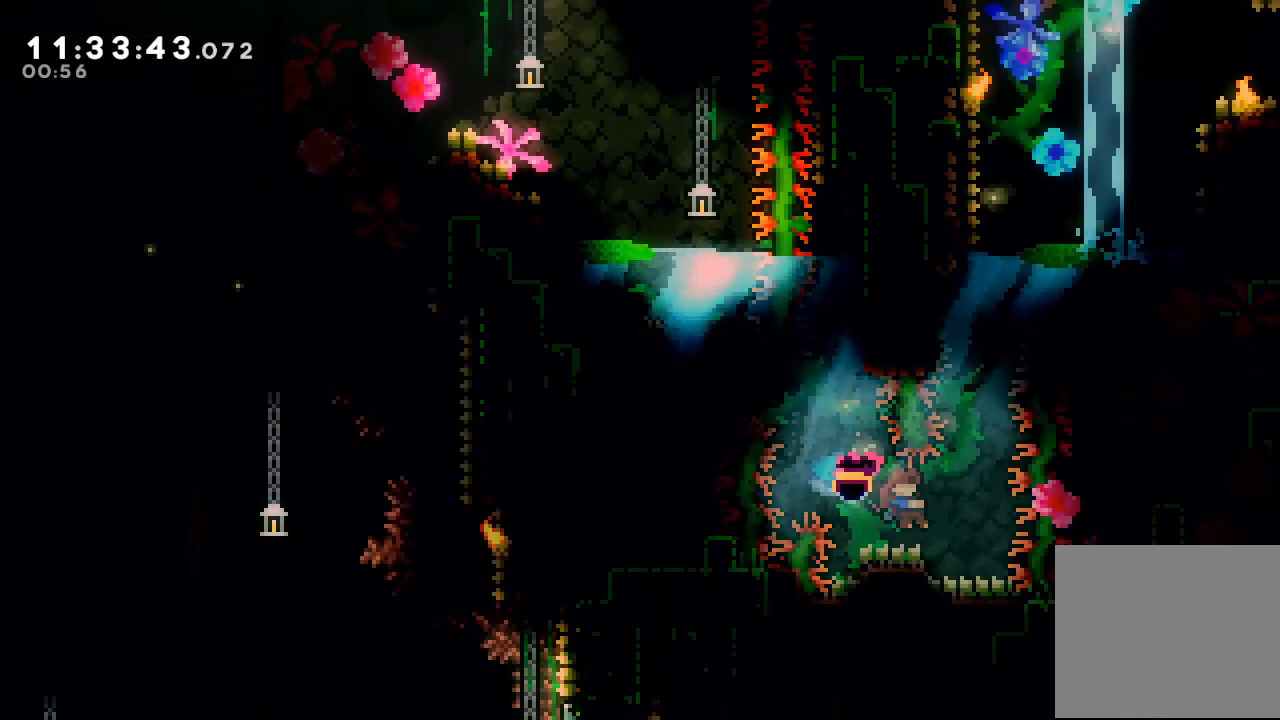
{"keys": [], "events": [[134, "right", "up"], [367, "right", "down"], [467, "right", "up"]]}
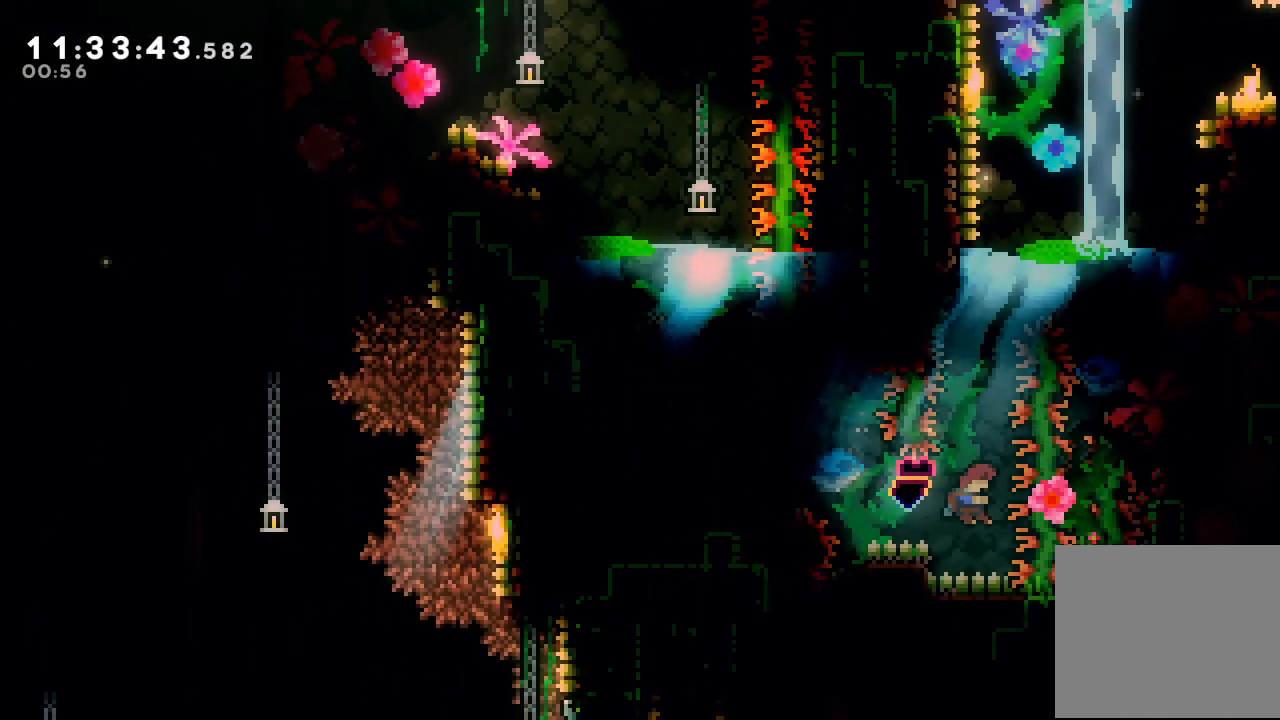
{"keys": ["up"], "events": [[200, "up", "down"]]}
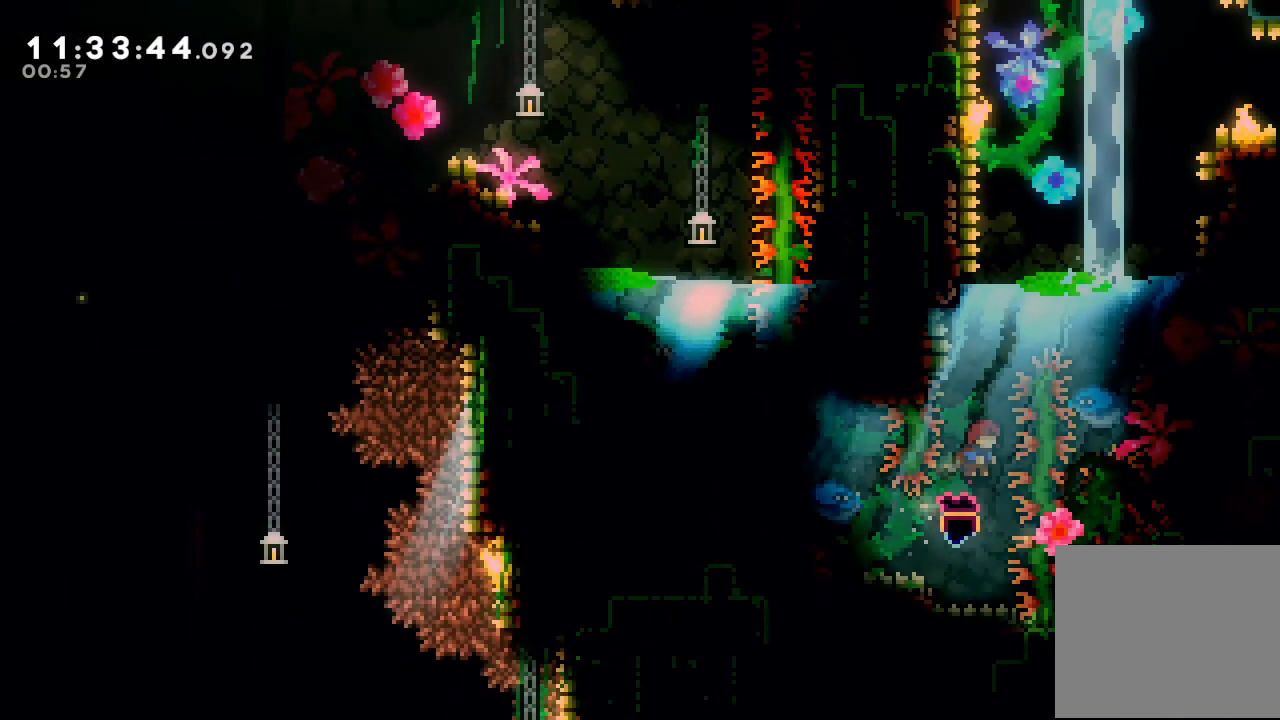
{"keys": ["right", "up"], "events": [[367, "right", "down"]]}
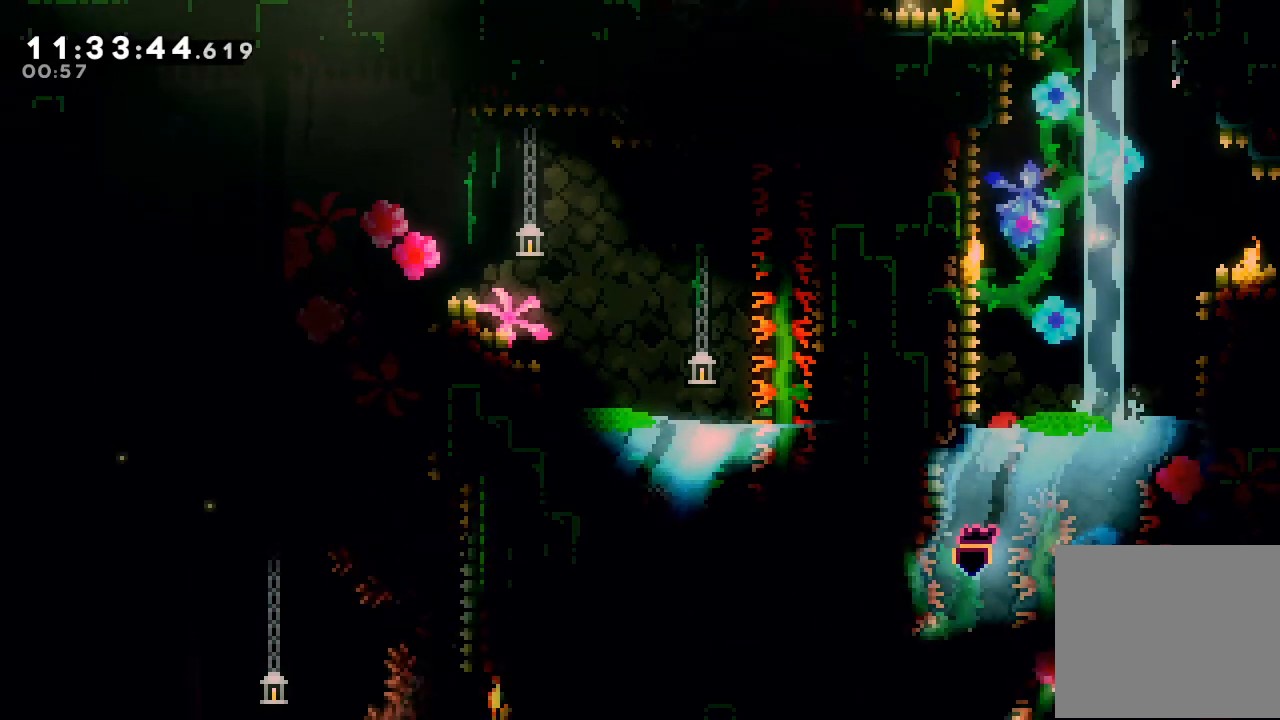
{"keys": ["d", "right"], "events": [[134, "d", "down"], [234, "up", "up"], [267, "right", "up"], [500, "right", "down"]]}
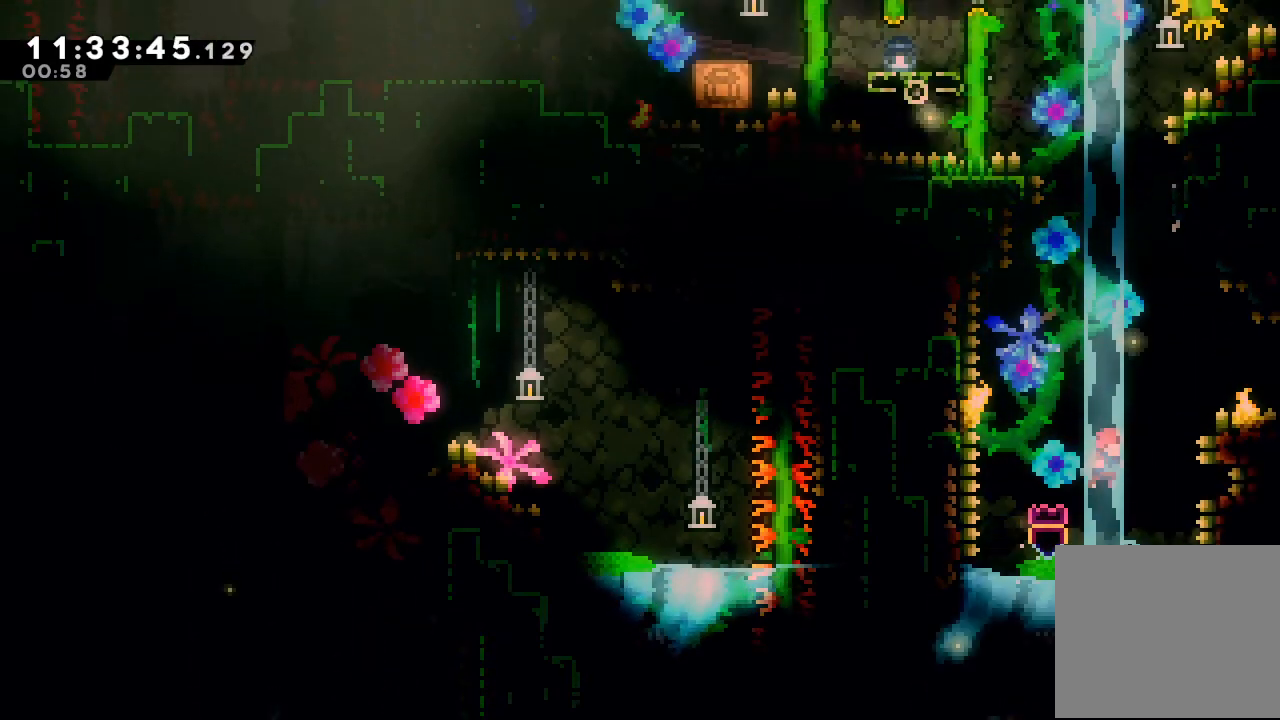
{"keys": ["d"], "events": [[167, "d", "up"], [167, "right", "up"], [200, "d", "down"]]}
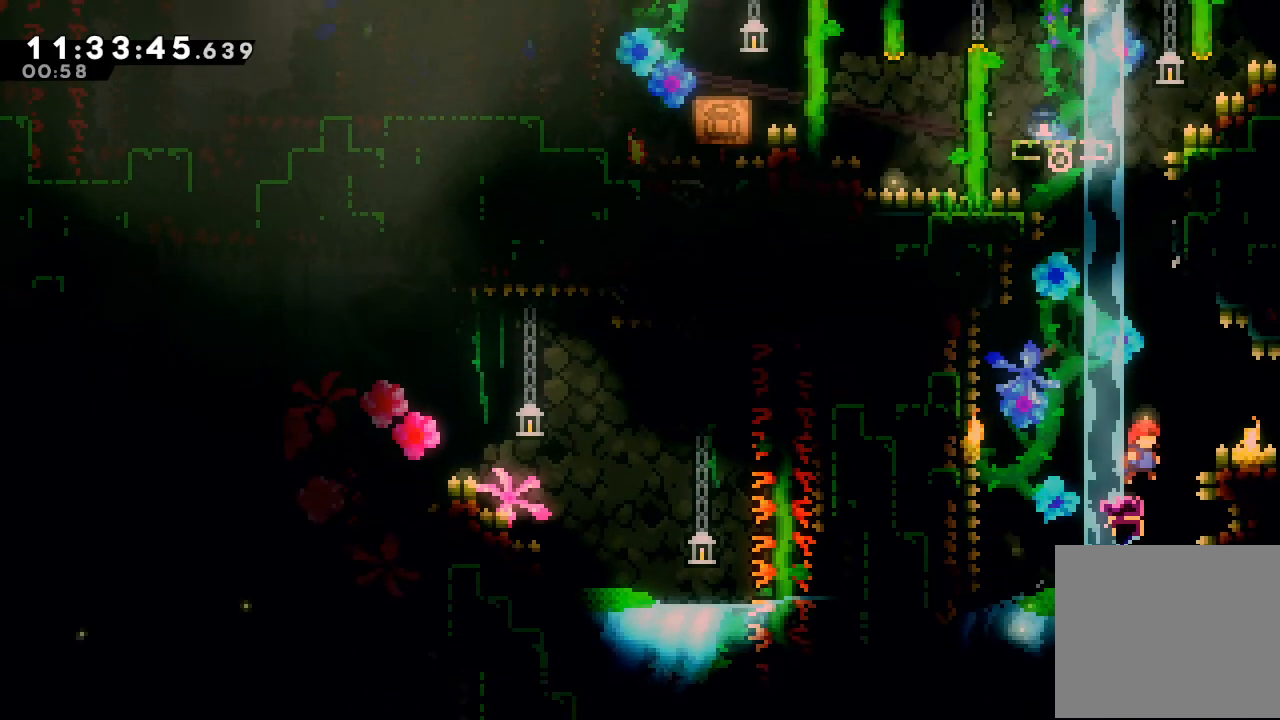
{"keys": ["d"], "events": [[67, "right", "down"], [134, "right", "up"], [234, "d", "up"], [300, "d", "down"]]}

| TASK DETAILS |
Where an entry includes a picture, drop it, and print the rest of the material word for word.

| OUTPUT OF THE EXERCISE |
{"keys": [], "events": [[134, "right", "up"], [367, "right", "down"], [467, "right", "up"]]}
{"keys": ["up"], "events": [[200, "up", "down"]]}
{"keys": ["right", "up"], "events": [[367, "right", "down"]]}
{"keys": ["d", "right"], "events": [[134, "d", "down"], [234, "up", "up"], [267, "right", "up"], [500, "right", "down"]]}
{"keys": ["d"], "events": [[167, "d", "up"], [167, "right", "up"], [200, "d", "down"]]}
{"keys": ["d"], "events": [[67, "right", "down"], [134, "right", "up"], [234, "d", "up"], [300, "d", "down"]]}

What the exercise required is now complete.